== RECORDED INFORMATION ==
------

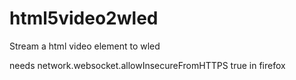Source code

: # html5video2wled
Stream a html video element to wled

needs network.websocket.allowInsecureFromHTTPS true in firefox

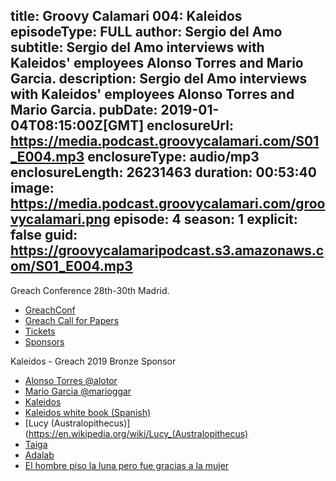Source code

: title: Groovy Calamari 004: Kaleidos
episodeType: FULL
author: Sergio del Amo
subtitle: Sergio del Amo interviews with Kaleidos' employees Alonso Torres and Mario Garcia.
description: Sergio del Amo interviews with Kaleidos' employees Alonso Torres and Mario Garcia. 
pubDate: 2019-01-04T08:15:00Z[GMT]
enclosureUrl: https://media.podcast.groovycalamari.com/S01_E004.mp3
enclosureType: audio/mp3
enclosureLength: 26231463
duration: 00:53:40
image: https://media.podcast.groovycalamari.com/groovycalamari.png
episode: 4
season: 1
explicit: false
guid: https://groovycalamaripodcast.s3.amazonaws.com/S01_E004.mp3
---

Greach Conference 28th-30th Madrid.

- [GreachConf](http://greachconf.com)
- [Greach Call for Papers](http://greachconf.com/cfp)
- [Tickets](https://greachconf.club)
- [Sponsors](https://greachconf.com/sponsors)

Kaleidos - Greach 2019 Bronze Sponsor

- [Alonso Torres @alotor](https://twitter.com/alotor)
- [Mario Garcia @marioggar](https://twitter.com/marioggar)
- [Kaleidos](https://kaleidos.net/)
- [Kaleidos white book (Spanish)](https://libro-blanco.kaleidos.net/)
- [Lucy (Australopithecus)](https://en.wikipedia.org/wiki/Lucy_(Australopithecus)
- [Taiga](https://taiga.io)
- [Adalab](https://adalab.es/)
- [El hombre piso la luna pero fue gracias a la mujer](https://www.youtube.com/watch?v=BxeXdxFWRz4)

------

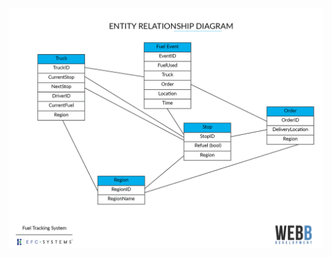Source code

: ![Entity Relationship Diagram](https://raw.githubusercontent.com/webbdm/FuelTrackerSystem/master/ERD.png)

------

== WORK TO BE COMPLETED ==
Copy out the lines of the records verbatim, starting at the line that contains "Kaleidos - Greach 2019 Bronze Sponsor" and ending at the line that contains "- [El hombre".

== YOUR SOLUTION ==
Kaleidos - Greach 2019 Bronze Sponsor

- [Alonso Torres @alotor](https://twitter.com/alotor)
- [Mario Garcia @marioggar](https://twitter.com/marioggar)
- [Kaleidos](https://kaleidos.net/)
- [Kaleidos white book (Spanish)](https://libro-blanco.kaleidos.net/)
- [Lucy (Australopithecus)](https://en.wikipedia.org/wiki/Lucy_(Australopithecus)
- [Taiga](https://taiga.io)
- [Adalab](https://adalab.es/)
- [El hombre piso la luna pero fue gracias a la mujer](https://www.youtube.com/watch?v=BxeXdxFWRz4)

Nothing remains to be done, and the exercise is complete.